* [About this task]
Answer these questions from the forum discussion below:
(a) Which unit-action has to be checked in the Editor for a unit-type to be sacrificed?
(b) Which mods are named as using the sacrifice mechanic?
(c) What happens right now to a unit with a princess attached?

* [Document section]
□ □ □ □
Resource icon

C3X: EXE Mod including Bug Fixes, Stack Bombard, and Much More Release 16

Good points. I could make an exception for artillery with lethal bombard, or I could avoid all problems of that kind by ignoring experience only on workers. Also you mentioning modded games reminds me that I never looked into how the menu grouping interacts with sacrificing or escorting of princesses. Right now a unit with a princess attached will get grouped up with others, which should definitely be changed. I don't know about sacrificial units, it's been so long since I've played a mod with that mechanic I don't even remember how it works.
 
I don't know about sacrificial units, it's been so long since I've played a mod with that mechanic I don't even remember how it works.
The unit-type has to have the "Sacrifice" unit-action checked in the Editor, and only foreign units (whether captured or enslaved) may be sacrificed.

The mods I'm familiar with that use this mechanic (Mesoamerican Conquest, CCM, Tides of Crimson) use the generic Worker, or specialised unit-types (captured or enslaved) as their sacrificial units, so given that C3X already sorts by unit-type, this should already happen, broadly speaking — or it will once you distinguish between foreign and domestic units (in CX3 v.8, sometimes the native workers get 'hidden' by foreign workers).
□ □ □ □
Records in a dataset
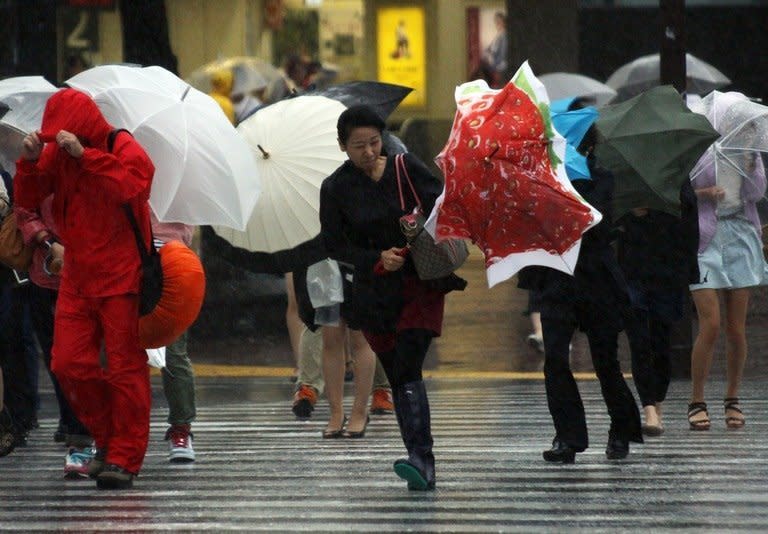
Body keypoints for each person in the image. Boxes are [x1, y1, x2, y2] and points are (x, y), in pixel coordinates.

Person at [14, 88, 155, 490]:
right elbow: (29, 197)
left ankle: (125, 456)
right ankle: (110, 439)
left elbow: (134, 185)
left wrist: (84, 156)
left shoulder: (119, 143)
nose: (56, 142)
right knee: (66, 364)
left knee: (126, 368)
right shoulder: (58, 151)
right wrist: (28, 163)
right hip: (76, 276)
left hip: (121, 277)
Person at [320, 105, 466, 490]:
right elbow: (334, 244)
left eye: (374, 142)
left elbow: (441, 207)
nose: (368, 152)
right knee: (399, 371)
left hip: (419, 283)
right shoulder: (336, 188)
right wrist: (376, 260)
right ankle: (418, 458)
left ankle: (422, 458)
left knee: (407, 364)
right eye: (358, 146)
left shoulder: (405, 167)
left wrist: (416, 227)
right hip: (374, 292)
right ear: (342, 147)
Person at [518, 112, 642, 464]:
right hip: (556, 278)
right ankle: (568, 437)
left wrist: (564, 201)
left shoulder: (602, 179)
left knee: (606, 361)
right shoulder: (541, 181)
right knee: (555, 358)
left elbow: (597, 227)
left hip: (596, 279)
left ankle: (621, 429)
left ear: (585, 146)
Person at [688, 107, 767, 431]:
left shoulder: (749, 156)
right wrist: (705, 194)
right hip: (706, 238)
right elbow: (681, 192)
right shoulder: (702, 152)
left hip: (739, 235)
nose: (747, 132)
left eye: (751, 129)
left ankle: (732, 397)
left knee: (737, 327)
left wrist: (751, 167)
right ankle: (697, 400)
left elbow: (756, 194)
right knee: (711, 323)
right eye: (742, 126)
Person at [16, 197, 95, 477]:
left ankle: (86, 435)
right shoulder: (36, 159)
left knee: (84, 358)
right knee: (58, 360)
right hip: (45, 275)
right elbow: (24, 210)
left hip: (89, 276)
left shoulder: (93, 161)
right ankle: (76, 431)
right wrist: (49, 242)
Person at [616, 181, 699, 436]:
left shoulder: (677, 184)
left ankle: (657, 402)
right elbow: (606, 221)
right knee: (640, 342)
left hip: (667, 273)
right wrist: (631, 215)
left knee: (661, 344)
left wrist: (654, 212)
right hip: (632, 272)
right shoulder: (621, 181)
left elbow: (689, 229)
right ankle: (649, 408)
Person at [150, 211, 198, 462]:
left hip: (172, 261)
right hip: (126, 258)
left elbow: (185, 230)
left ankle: (182, 428)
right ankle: (116, 431)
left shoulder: (181, 176)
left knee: (173, 353)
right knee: (121, 351)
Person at [482, 12, 508, 88]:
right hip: (494, 64)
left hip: (500, 66)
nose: (497, 24)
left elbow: (503, 54)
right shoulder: (498, 35)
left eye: (499, 22)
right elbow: (489, 48)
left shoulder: (504, 35)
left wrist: (494, 64)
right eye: (496, 22)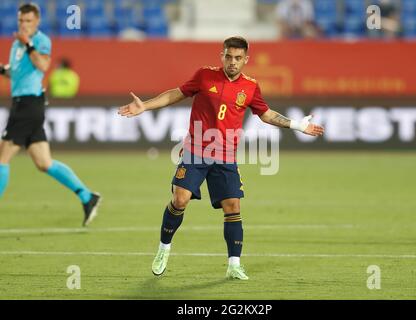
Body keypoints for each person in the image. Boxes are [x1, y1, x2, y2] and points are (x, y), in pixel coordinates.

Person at [118, 36, 324, 280]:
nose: (233, 62)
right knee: (180, 199)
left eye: (238, 58)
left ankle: (234, 264)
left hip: (225, 155)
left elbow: (266, 114)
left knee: (233, 207)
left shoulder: (250, 86)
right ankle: (164, 248)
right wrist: (146, 106)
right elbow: (176, 93)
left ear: (246, 60)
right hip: (196, 150)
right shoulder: (205, 76)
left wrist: (297, 125)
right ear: (222, 56)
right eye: (229, 56)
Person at [0, 3, 101, 226]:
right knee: (44, 162)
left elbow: (43, 64)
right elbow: (15, 73)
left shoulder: (40, 41)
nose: (23, 25)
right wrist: (1, 69)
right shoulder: (17, 44)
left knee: (2, 157)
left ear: (36, 22)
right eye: (20, 21)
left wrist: (28, 44)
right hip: (25, 103)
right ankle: (87, 196)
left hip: (28, 104)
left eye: (27, 21)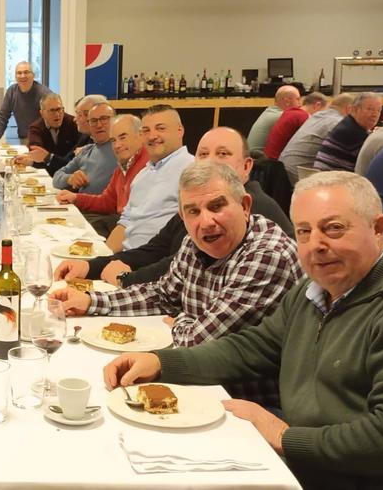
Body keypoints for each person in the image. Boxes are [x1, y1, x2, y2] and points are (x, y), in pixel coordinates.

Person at [101, 172, 383, 489]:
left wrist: (282, 435)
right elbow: (248, 348)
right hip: (321, 461)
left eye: (333, 229)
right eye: (304, 232)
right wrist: (159, 362)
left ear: (379, 229)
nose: (316, 245)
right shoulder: (316, 293)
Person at [52, 161, 301, 406]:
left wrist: (180, 317)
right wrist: (92, 301)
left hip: (247, 400)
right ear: (182, 216)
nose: (206, 221)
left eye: (217, 206)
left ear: (245, 206)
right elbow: (161, 295)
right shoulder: (195, 244)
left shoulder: (267, 256)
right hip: (199, 383)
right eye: (193, 211)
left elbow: (199, 342)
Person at [59, 126, 293, 287]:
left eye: (223, 154)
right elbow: (156, 250)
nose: (210, 161)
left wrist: (125, 278)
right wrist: (89, 267)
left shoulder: (252, 209)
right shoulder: (198, 202)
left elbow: (175, 267)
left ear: (246, 165)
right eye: (203, 154)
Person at [106, 104, 195, 252]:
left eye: (160, 128)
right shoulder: (142, 175)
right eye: (146, 130)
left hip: (153, 263)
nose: (152, 136)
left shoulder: (191, 170)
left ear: (180, 130)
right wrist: (103, 258)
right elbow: (125, 222)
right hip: (126, 256)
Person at [56, 114, 148, 237]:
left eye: (123, 137)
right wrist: (75, 198)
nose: (117, 145)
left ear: (140, 136)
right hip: (120, 224)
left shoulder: (149, 166)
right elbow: (107, 201)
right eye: (114, 140)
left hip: (133, 231)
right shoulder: (122, 166)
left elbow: (137, 219)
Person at [280, 93, 353, 183]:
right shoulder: (338, 122)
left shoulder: (316, 116)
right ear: (349, 109)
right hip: (298, 177)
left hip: (283, 171)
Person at [51, 102, 118, 195]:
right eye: (93, 120)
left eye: (104, 119)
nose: (98, 125)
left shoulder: (122, 149)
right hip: (81, 205)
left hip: (105, 207)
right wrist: (70, 178)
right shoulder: (86, 151)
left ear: (115, 120)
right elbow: (57, 178)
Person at [312, 92, 383, 173]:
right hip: (332, 181)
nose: (375, 114)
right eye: (370, 109)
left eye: (379, 110)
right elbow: (373, 163)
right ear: (354, 109)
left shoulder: (348, 123)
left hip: (327, 177)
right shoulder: (352, 132)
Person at [23, 93, 81, 175]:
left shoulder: (74, 124)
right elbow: (37, 155)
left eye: (59, 109)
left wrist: (47, 157)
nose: (57, 114)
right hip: (48, 173)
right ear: (42, 113)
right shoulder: (35, 128)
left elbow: (76, 161)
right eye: (52, 110)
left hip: (71, 174)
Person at [0, 61, 52, 141]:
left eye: (26, 72)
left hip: (43, 139)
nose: (22, 76)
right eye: (19, 73)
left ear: (33, 75)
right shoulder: (12, 92)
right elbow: (2, 118)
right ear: (15, 76)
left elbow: (54, 118)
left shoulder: (44, 94)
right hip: (23, 138)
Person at [263, 92, 326, 160]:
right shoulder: (303, 117)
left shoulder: (290, 111)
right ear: (317, 105)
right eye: (323, 112)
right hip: (278, 163)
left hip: (268, 159)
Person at [246, 85, 300, 152]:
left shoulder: (271, 111)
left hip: (254, 157)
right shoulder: (281, 116)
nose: (299, 104)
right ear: (287, 101)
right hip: (259, 159)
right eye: (297, 99)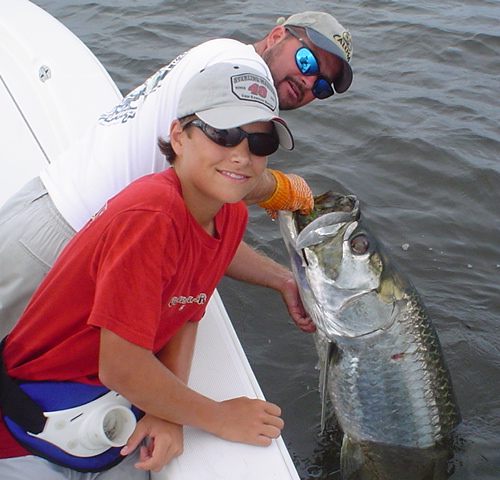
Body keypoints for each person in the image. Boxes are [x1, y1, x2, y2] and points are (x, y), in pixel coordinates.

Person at [0, 60, 311, 478]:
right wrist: (217, 416)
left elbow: (187, 310)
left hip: (111, 404)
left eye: (259, 141)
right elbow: (122, 366)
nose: (241, 155)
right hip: (32, 416)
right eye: (223, 134)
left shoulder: (229, 214)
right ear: (179, 137)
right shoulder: (150, 218)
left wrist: (170, 412)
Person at [0, 11, 354, 337]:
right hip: (60, 240)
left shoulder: (219, 56)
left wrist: (282, 279)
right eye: (306, 60)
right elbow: (221, 177)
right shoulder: (245, 73)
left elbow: (204, 227)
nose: (309, 82)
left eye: (323, 87)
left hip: (50, 214)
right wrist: (276, 188)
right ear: (277, 35)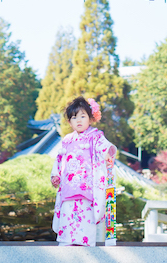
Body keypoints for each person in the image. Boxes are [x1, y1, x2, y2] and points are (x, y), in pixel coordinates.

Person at [50, 95, 117, 246]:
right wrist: (56, 175)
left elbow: (104, 147)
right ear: (69, 122)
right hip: (69, 186)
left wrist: (107, 154)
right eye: (74, 117)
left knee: (85, 216)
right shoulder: (67, 140)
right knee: (67, 214)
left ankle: (85, 244)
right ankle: (66, 242)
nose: (78, 120)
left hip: (87, 187)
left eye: (82, 116)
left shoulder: (95, 137)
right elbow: (60, 160)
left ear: (90, 118)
□ □ □ □
* [Exercise answer]
(a) The "Sacrifice" unit-action.
(b) Mesoamerican Conquest, CCM, and Tides of Crimson.
(c) It gets grouped up with other units.